Everbright Securities, the nation’s ninth-largest brokerage by assets, disclosed the trading error in a statement filed to the Shanghai exchange. Board Secretary Mei Jian didn’t return a call and text message seeking comment.
The company’s shares were suspended in Shanghai trading. China Everbright Ltd. (165), which owns a stake in Everbright Securities, declined 5.5 percent in Hong Kong.
PetroChina Co. (601857) and Industrial & Commercial Bank of China Ltd., the nation’s two biggest companies by market value, jumped as much as 10 percent in Shanghai before paring gains to trade little changed by the close. Volume in PetroChina was 239 percent above the three-month average and it was 269 percent greater than the average for ICBC, according to data compiled by Bloomberg.
“I was terrified, didn’t know what happened,” Wellian Wiranto, an investment strategist at the wealth-management unit of Barclays Plc, which oversees about $217 billion worldwide, said from Singapore today.
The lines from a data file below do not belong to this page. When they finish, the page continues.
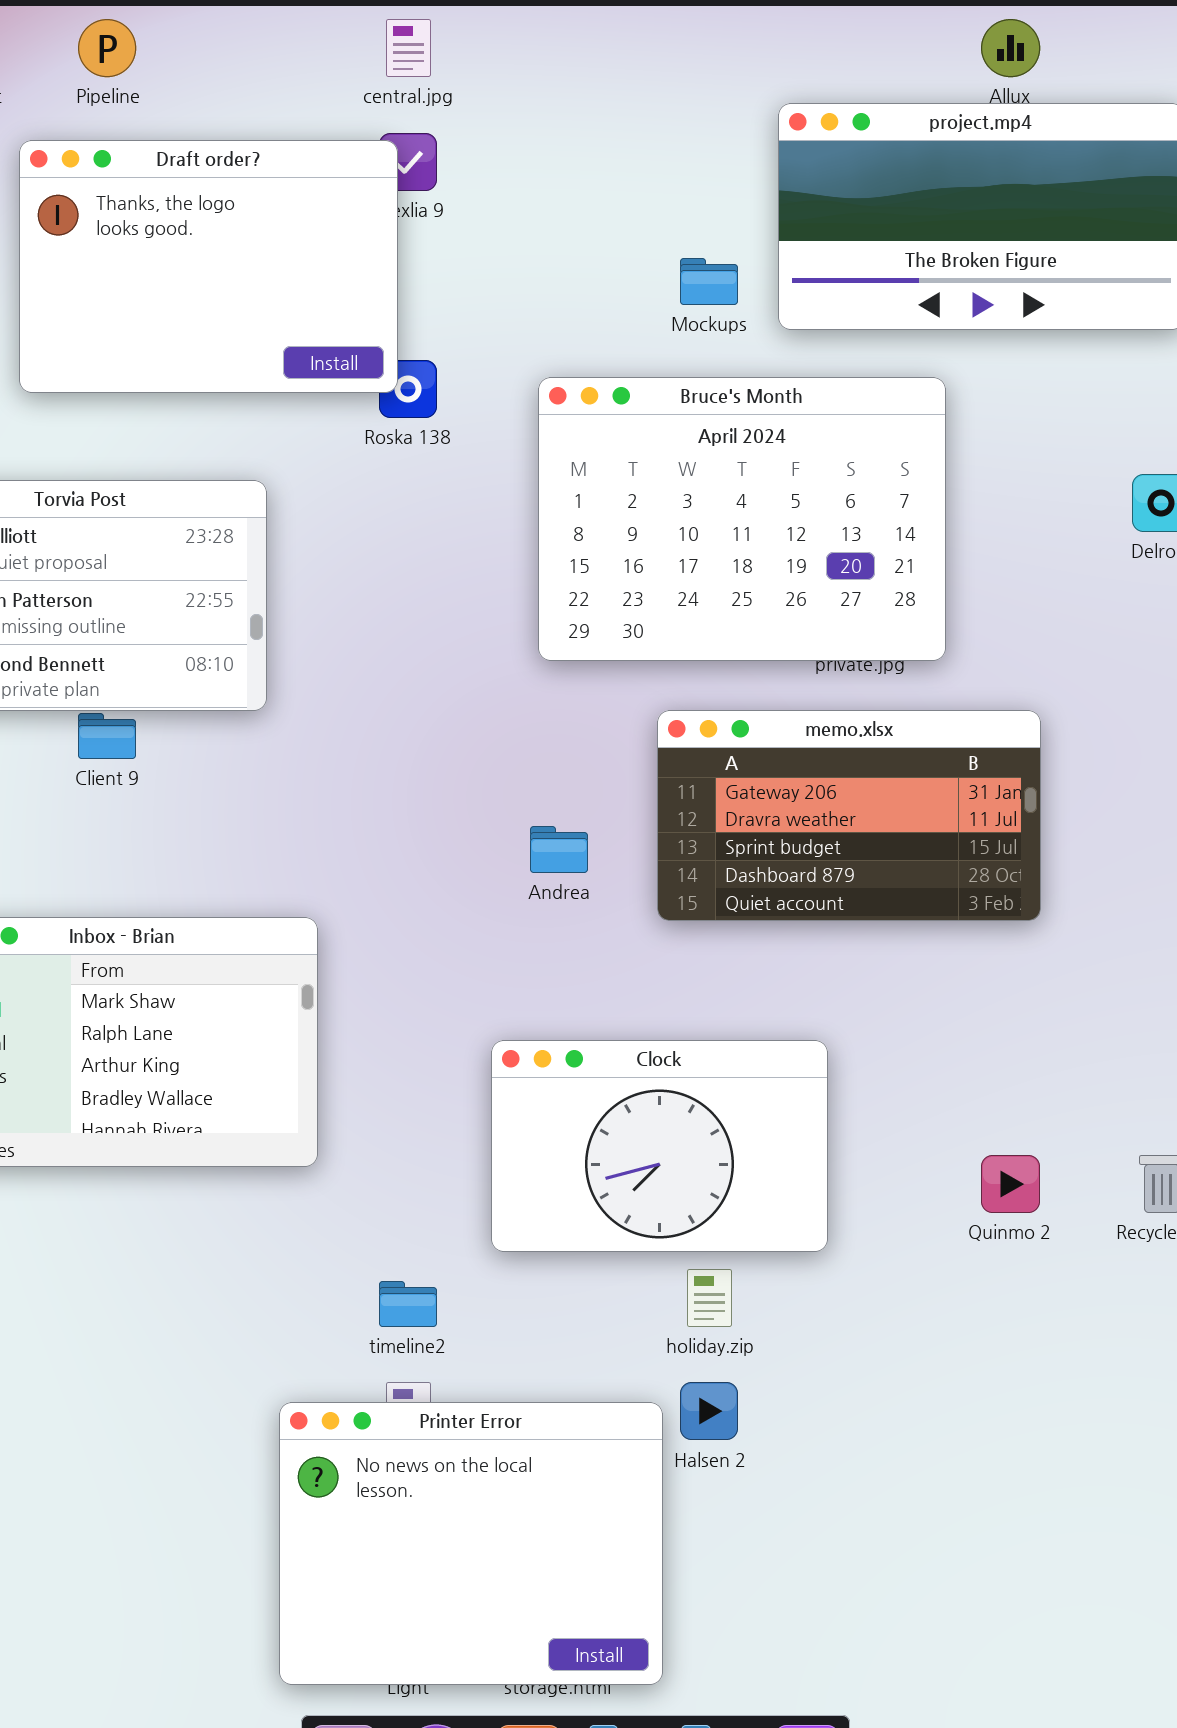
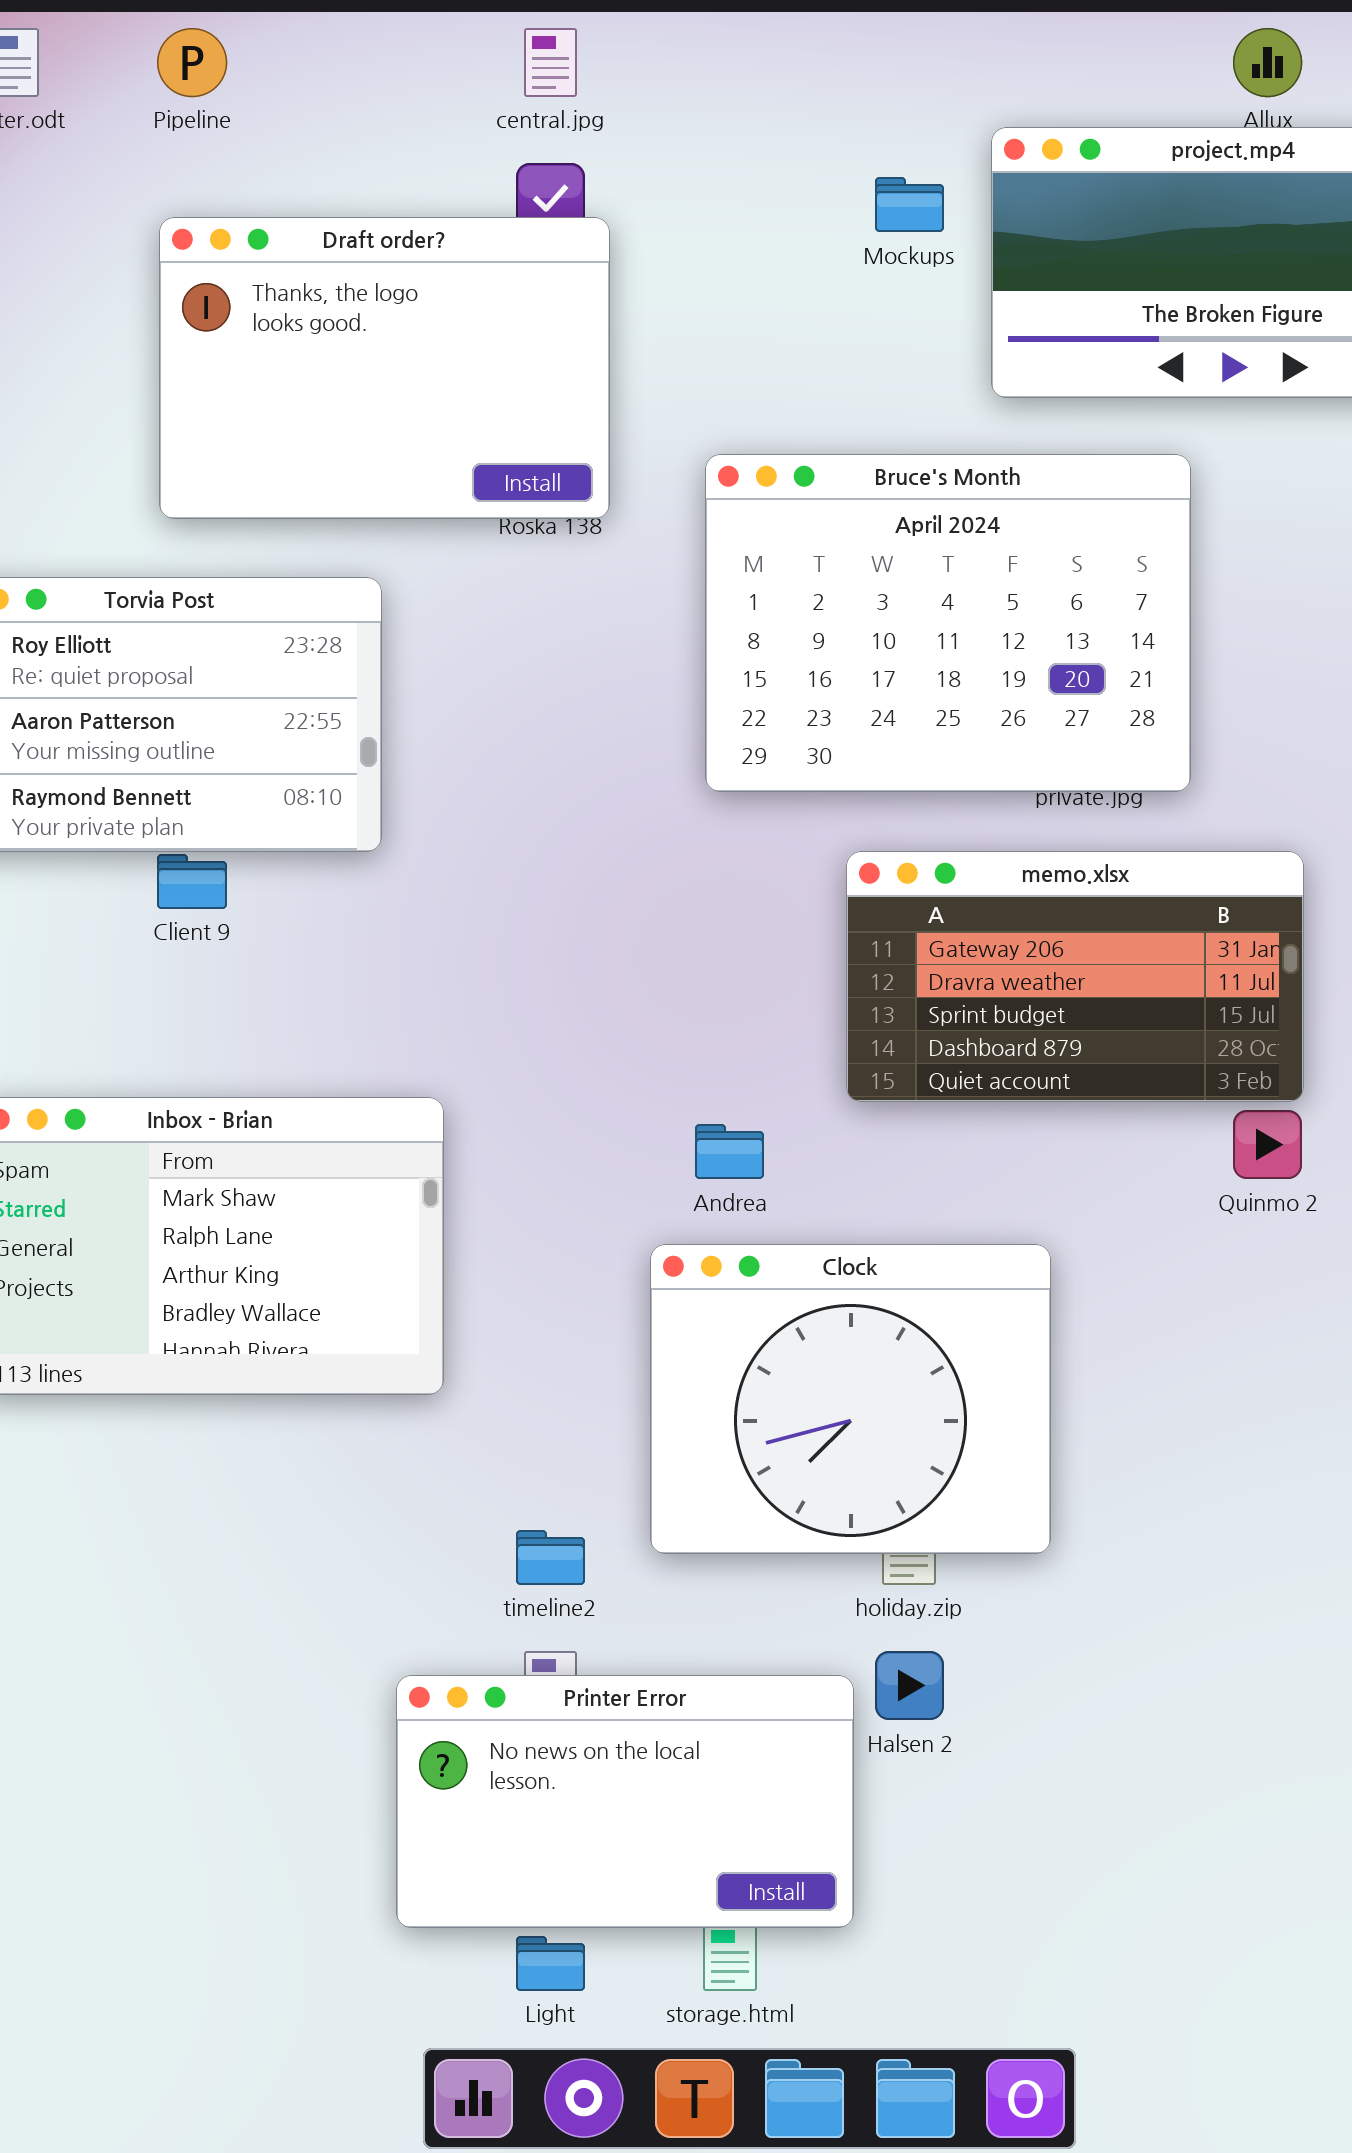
Draft order?: [19,140,398,393] -> [159,217,610,519], moved
Mockups: [680,258,738,305] -> [875,177,944,232], moved
Andrea: [530,826,588,873] -> [695,1124,764,1179], moved
Clock: [491,1040,828,1252] -> [650,1244,1051,1554], resized
Quinmo 2: [981,1155,1040,1213] -> [1233,1110,1302,1179], moved
Printer Error: [279,1402,663,1685] -> [396,1675,854,1928], resized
Disruptions in electronic markets have been under scrutiny since the May 2010 flash crash, when the Dow Jones Industrial Average fell almost 1,000 points in minutes before rebounding. Osaka’s derivatives platform malfunctioned in March, while orders for Indian stocks improperly entered by a Mumbai brokerage in October sent the CNX Nifty Index (NIFTY) down 16 percent in eight seconds before it rebounded.
Knight Capital Group Inc. lost more than $450 million after sending erroneous orders to U.S. exchanges on Aug. 1, 2012, because of a computer malfunction.